William Aibinder, MD; Eric R. Wagner, MD; Allen Bishop, MD; Alexander Y. Shin, MD
Mayo Clinic, Rochester, MN

Introduction: Symptomatic scaphoid nonunion occurs in 10 to 15% of fractures. Nonvascularized bone grafting (NVBG), and pedicled and free vascularized bone grafts (VBG) have been employed with variable success. Regarding VBG, while the traditional 1,2-intercompartment supraretinacular artery (1,2-ICSRA) distal radius bone graft is limited by its pedicle, the free medical femoral condyle (MFC) graft permits greater deformity correction. We thus sought to compare our institution's experience using NVBG via structural iliac crest bone graft (ICBG), 1,2-ICSRA, and MFC grafts to treat scaphoid nonunions.

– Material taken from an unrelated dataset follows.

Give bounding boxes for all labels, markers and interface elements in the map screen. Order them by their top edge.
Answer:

MATERIALS AND METHODS: We performed a retrospective review between 2000 and 2013 of all scaphoid nonunions treated at our institution. After excluding patients with less than 6 months of follow-up were excluded, there were 35 that underwent ICBG, 43 that underwent 1,2-ICSRA, and 41 that underwent MFC bone grafting. Mean time to follow-up was 16 months (range 6 to 164). Patients that underwent reoperation prior to 6 months were included. Mean age at surgery was 24 years (range 11 to 66). Males comprised 87% and the dominant extremity was involved in 60% of cases. Tobacco use was noted in 21% of subjects. Outcomes included time to healing, range of motion, complications, and reoperations.

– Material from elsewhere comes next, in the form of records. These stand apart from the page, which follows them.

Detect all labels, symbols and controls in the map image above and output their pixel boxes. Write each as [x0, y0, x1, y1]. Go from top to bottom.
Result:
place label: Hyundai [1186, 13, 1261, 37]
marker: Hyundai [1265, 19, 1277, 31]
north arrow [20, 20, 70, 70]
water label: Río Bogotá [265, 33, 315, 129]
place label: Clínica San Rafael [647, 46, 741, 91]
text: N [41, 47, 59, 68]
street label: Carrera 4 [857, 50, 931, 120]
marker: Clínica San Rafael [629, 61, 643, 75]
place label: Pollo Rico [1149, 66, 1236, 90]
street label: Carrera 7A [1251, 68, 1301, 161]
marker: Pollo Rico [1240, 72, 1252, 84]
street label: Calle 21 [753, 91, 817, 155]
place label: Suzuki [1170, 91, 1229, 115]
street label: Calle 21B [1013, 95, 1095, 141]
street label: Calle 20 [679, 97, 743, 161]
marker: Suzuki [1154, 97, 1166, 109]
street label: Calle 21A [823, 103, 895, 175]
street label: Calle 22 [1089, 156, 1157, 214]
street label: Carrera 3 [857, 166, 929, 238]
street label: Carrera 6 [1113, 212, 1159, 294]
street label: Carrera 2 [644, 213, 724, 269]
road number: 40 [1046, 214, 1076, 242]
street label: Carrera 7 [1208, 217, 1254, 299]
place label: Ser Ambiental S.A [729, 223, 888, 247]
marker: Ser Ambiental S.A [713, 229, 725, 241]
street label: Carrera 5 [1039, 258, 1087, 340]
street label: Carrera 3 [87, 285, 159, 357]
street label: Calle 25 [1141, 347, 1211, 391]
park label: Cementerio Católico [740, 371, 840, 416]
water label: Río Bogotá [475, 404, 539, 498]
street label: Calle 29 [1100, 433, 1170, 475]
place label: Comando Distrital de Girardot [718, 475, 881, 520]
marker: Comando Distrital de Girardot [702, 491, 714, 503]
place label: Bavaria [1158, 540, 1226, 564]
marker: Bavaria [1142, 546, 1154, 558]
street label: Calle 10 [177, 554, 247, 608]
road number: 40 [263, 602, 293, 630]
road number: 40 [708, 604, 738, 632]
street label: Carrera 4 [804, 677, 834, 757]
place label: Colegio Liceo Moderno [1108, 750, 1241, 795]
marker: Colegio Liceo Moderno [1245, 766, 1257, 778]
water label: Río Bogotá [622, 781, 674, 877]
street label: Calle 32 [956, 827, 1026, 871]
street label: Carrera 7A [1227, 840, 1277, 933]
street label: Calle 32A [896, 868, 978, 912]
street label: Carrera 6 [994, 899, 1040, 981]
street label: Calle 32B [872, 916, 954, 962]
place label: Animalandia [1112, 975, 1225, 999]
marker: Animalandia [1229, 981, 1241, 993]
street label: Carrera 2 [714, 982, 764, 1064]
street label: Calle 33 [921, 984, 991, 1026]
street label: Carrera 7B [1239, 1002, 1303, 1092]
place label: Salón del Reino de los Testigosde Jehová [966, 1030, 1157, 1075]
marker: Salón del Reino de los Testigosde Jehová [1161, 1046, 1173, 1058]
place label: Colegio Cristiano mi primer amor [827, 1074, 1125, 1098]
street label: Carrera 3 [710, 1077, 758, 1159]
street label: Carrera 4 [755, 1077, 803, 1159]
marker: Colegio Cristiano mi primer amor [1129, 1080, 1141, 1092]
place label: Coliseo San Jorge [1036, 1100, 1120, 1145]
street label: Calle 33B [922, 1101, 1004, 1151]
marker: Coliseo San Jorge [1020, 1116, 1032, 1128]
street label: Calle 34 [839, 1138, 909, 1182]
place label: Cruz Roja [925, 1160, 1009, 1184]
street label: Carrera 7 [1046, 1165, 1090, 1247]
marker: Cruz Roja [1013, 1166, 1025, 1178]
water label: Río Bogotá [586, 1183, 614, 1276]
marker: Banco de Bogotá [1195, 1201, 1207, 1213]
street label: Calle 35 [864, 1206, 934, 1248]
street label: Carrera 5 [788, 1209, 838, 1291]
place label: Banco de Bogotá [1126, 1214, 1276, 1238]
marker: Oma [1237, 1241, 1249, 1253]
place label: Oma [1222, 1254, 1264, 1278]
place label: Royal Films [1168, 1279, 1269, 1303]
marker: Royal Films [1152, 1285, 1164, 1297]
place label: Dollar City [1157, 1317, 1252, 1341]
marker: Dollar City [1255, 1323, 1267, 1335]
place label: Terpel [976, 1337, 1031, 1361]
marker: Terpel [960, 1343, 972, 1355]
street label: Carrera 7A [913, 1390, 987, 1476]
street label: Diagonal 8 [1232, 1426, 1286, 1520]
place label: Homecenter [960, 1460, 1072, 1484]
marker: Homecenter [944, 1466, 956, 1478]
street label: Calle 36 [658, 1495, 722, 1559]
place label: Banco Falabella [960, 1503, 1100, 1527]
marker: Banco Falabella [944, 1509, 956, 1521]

Results: Union rates and mean time to union were 69% and 20 weeks for ICBG, 71% and 45 weeks for 1,2-ICSRA, and 95% and 16 weeks for MFC, respectively. The use of an MFC graft, absence of tobacco use, younger age, and male gender were correlated with healing (p = 0.004, 0.002, 0.005, and 0.01, respectively). Time from injury to surgery did not affect healing (p = 0.30). There was no significant difference between the 3 groups in regards to change in wrist flexion, wrist extension, radial deviation, ulnar deviation, and grip strength. There were 28 overall reoperations, including 26% in the ICBG group, 15% in the 1,2-ICSRA group, and 32% in the MFC group.

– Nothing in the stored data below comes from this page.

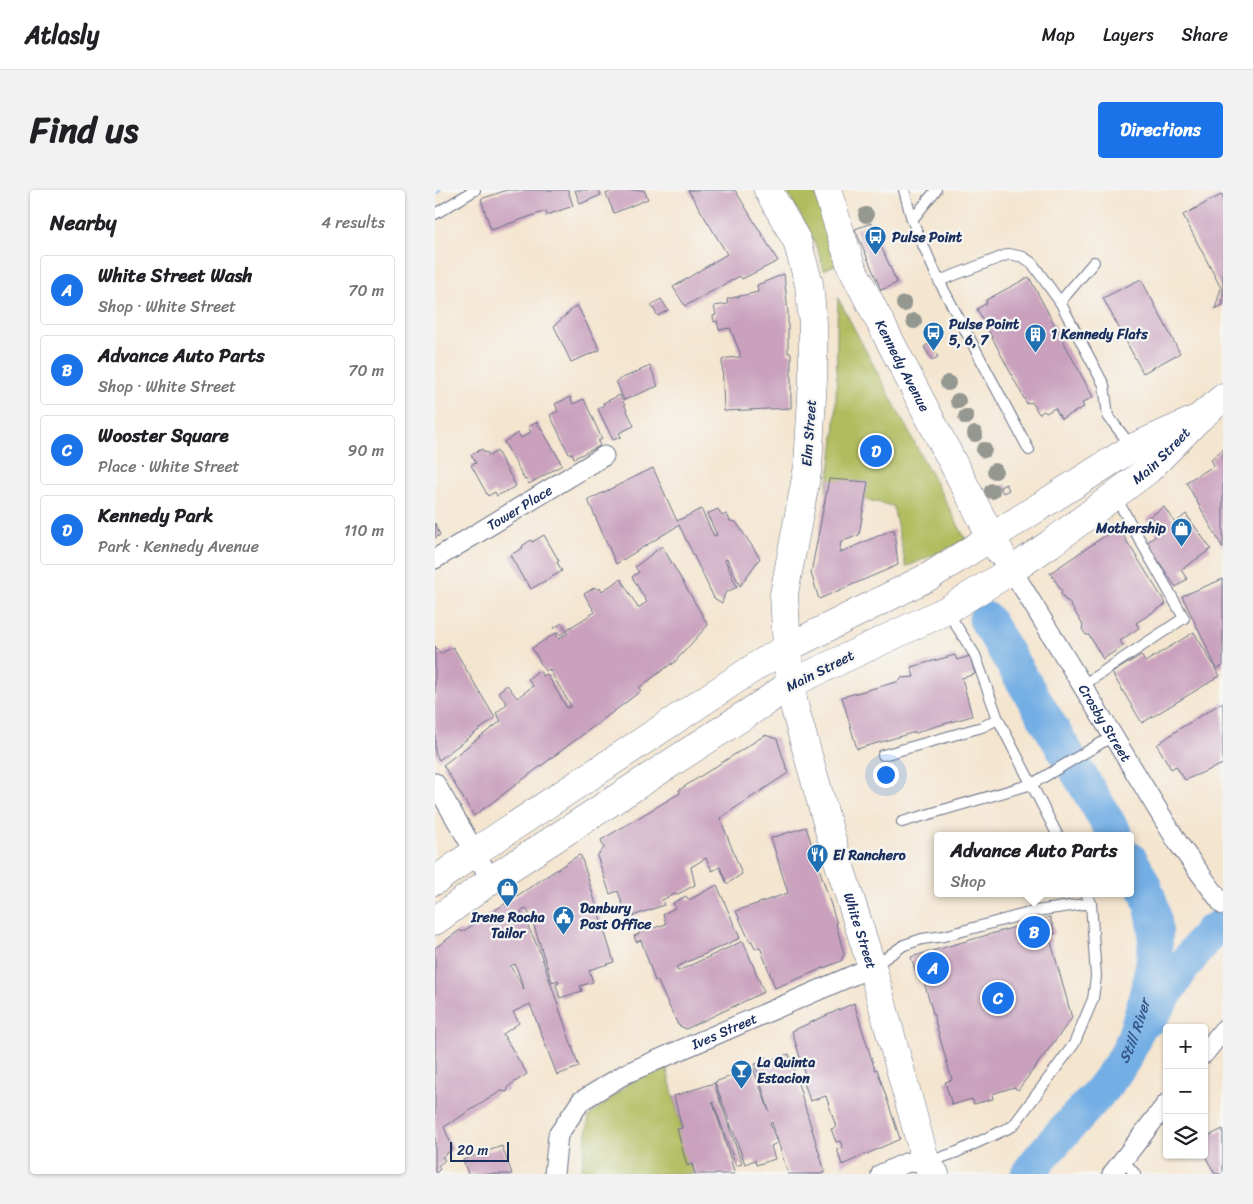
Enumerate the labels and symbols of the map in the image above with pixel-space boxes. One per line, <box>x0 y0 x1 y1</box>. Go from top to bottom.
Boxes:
bus stop icon: Pulse Point <box>864 225 888 256</box>
place label: Pulse Point <box>892 225 963 250</box>
place label: Pulse Point 5, 6, 7 <box>949 312 1020 353</box>
street label: Kennedy Avenue <box>868 315 937 416</box>
bus stop icon: Pulse Point 5, 6, 7 <box>921 320 945 351</box>
building icon: 1 Kennedy Flats <box>1023 322 1047 353</box>
place label: 1 Kennedy Flats <box>1051 322 1148 347</box>
street label: Elm Street <box>794 399 824 467</box>
street label: Main Street <box>1126 421 1196 491</box>
pin: D <box>860 432 892 470</box>
street label: Tower Place <box>482 478 557 537</box>
place label: Mothership <box>1095 516 1167 541</box>
shop icon: Mothership <box>1170 516 1194 547</box>
street label: Main Street <box>781 643 859 699</box>
street label: Crosby Street <box>1072 679 1138 767</box>
your location <box>873 762 899 788</box>
restaurant icon: El Ranchero <box>805 843 829 874</box>
place label: El Ranchero <box>833 843 906 868</box>
shop icon: Irene Rocha Tailor <box>496 877 520 908</box>
street label: White Street <box>836 889 884 972</box>
place label: Danbury Post Office <box>580 896 652 937</box>
public building icon: Danbury Post Office <box>552 904 576 935</box>
place label: Irene Rocha Tailor <box>470 905 545 946</box>
pin: B <box>1018 913 1050 951</box>
pin: A <box>917 949 949 987</box>
pin: C <box>982 979 1014 1017</box>
water label: Still River <box>1111 994 1158 1068</box>
street label: Ives Street <box>686 1006 761 1057</box>
place label: La Quinta Estacion <box>757 1050 815 1091</box>
bar icon: La Quinta Estacion <box>729 1058 753 1089</box>
scale bar <box>450 1139 509 1162</box>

Conclusions: The use of a free vascularized MFC graft has demonstrated promising results in the literature. This comparative study demonstrates superior union rates with a more rapid time to union compared to NVBG and pedicled dorsal distal radius VBG. Clinical outcomes are similar, and when excluding reoperation for hardware removal, the reoperation rates are not dissimilar. In cases of symptomatic scaphoid nonunion with osteonecrosis and carpal collapse, the MFC is a viable and reliable surgical option, even as salvage for prior failed structure grafting procedures.